**EXERCISE DETAILS**. If a line in the records below contains the word "Xbox", return that line.

**RECORDS FOR THIS TASK**.
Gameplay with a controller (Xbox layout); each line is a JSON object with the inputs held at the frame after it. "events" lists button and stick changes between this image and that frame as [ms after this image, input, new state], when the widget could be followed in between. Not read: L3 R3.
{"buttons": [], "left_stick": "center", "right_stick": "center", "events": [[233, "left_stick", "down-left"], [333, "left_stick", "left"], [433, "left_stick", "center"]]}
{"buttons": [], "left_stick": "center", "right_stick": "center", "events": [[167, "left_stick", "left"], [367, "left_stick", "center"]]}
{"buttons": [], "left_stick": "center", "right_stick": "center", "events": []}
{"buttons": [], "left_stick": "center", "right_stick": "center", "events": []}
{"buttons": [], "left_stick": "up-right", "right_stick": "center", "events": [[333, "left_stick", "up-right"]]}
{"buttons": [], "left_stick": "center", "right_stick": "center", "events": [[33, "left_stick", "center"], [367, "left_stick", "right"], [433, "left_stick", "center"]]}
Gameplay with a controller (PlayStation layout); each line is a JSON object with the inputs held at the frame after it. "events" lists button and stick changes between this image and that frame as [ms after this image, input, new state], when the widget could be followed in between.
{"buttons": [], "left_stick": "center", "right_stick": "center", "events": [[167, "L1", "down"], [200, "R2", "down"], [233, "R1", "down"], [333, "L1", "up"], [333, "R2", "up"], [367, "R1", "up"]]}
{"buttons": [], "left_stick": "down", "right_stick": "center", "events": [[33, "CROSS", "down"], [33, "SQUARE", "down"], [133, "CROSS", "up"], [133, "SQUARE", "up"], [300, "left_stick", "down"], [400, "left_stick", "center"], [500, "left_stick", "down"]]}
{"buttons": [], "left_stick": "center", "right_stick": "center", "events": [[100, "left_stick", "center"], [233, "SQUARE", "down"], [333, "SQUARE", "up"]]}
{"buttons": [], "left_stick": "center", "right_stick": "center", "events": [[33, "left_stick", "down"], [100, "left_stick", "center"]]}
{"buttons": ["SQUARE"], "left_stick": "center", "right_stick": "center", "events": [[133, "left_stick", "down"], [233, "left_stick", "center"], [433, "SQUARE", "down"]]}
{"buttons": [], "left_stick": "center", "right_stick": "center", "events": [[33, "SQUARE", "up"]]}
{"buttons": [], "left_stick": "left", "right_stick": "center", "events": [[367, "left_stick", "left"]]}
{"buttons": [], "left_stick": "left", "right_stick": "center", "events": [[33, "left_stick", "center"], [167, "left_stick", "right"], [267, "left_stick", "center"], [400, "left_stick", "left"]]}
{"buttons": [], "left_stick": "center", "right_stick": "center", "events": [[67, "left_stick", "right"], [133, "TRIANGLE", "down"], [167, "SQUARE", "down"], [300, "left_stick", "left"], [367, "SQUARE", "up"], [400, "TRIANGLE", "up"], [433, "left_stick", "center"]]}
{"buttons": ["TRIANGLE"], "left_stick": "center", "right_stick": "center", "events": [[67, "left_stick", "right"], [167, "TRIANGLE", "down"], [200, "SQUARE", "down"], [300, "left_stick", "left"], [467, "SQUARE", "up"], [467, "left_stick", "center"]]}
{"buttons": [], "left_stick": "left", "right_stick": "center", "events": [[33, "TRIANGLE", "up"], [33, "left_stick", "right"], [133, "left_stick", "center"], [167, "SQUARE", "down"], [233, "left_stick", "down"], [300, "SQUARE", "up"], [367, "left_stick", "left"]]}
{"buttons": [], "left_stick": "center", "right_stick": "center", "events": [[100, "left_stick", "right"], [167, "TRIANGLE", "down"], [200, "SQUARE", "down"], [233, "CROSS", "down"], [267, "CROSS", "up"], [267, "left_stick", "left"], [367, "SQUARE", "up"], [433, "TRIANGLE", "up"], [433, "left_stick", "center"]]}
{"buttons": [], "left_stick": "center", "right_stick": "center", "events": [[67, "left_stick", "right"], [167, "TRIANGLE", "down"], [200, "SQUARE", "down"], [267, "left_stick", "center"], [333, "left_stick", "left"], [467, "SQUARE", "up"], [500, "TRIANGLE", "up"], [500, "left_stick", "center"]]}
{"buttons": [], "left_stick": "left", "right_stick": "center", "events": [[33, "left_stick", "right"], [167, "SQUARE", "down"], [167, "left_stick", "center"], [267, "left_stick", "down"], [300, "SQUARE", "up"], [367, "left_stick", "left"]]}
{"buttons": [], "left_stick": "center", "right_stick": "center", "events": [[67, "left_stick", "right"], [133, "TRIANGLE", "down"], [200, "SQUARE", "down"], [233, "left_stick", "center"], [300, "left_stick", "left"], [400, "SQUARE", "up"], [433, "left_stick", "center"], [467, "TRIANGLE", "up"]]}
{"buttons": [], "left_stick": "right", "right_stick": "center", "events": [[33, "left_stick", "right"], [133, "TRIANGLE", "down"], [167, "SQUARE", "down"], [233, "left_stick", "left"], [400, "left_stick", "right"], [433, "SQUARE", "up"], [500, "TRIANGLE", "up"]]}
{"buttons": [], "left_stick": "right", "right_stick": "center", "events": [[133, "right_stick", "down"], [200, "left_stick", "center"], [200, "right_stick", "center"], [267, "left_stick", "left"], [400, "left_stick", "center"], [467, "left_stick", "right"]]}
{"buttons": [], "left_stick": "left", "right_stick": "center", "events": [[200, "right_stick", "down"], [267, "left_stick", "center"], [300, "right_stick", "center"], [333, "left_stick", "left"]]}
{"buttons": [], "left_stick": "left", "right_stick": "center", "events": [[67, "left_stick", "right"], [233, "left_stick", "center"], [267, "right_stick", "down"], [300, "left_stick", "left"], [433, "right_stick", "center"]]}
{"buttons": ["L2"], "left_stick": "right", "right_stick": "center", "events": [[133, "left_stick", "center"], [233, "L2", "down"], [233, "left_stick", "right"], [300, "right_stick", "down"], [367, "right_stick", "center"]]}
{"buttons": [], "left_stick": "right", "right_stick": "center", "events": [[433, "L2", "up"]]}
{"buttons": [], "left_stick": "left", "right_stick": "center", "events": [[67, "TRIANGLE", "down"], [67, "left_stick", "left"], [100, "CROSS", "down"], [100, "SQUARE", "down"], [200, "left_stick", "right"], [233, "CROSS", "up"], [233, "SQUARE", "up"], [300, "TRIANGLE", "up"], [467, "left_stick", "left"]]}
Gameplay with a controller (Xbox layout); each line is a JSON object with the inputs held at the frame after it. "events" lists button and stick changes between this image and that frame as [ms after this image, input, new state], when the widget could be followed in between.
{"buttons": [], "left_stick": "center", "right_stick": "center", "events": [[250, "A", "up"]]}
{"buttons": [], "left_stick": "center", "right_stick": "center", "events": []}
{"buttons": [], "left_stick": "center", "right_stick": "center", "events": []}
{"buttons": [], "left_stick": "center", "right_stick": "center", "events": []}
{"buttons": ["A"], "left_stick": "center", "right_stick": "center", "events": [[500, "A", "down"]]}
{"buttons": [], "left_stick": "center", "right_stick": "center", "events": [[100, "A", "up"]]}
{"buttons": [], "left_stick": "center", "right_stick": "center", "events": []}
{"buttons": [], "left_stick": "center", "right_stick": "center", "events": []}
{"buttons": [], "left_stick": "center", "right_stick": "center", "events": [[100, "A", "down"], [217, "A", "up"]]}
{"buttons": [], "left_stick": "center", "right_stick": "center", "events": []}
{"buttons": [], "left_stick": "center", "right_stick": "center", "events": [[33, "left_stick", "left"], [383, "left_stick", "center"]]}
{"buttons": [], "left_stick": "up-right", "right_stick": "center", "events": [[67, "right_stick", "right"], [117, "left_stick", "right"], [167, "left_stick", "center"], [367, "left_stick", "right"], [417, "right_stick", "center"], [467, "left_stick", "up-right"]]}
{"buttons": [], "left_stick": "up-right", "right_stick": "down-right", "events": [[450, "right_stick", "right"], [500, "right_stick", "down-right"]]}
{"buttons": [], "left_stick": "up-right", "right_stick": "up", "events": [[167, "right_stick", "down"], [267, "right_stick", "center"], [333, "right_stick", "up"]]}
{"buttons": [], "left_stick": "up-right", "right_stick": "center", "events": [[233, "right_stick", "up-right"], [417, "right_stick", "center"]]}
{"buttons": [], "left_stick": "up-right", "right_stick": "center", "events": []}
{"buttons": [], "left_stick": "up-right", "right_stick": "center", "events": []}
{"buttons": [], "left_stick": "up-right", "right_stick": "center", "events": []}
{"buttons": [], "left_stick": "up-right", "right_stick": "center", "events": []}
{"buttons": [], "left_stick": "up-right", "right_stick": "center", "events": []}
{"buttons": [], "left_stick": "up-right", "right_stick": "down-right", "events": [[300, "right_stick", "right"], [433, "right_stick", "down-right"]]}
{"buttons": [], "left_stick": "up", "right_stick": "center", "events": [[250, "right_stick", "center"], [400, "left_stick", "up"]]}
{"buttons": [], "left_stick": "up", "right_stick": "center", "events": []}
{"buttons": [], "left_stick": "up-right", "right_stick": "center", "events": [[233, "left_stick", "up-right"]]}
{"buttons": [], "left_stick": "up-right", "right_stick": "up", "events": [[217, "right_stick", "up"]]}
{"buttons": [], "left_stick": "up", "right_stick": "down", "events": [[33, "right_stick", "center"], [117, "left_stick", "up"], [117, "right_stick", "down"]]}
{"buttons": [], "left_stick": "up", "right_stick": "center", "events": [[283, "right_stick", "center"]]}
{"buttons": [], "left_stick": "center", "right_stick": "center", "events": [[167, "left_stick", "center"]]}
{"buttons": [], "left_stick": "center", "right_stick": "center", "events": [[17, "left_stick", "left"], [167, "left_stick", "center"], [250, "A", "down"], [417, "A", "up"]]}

**OUTPUT FOR THIS TASK**.
Gameplay with a controller (Xbox layout); each line is a JSON object with the inputs held at the frame after it. "events" lists button and stick changes between this image and that frame as [ms after this image, input, new state], when the widget could be followed in between. Not read: L3 R3.
Gameplay with a controller (Xbox layout); each line is a JSON object with the inputs held at the frame after it. "events" lists button and stick changes between this image and that frame as [ms after this image, input, new state], when the widget could be followed in between.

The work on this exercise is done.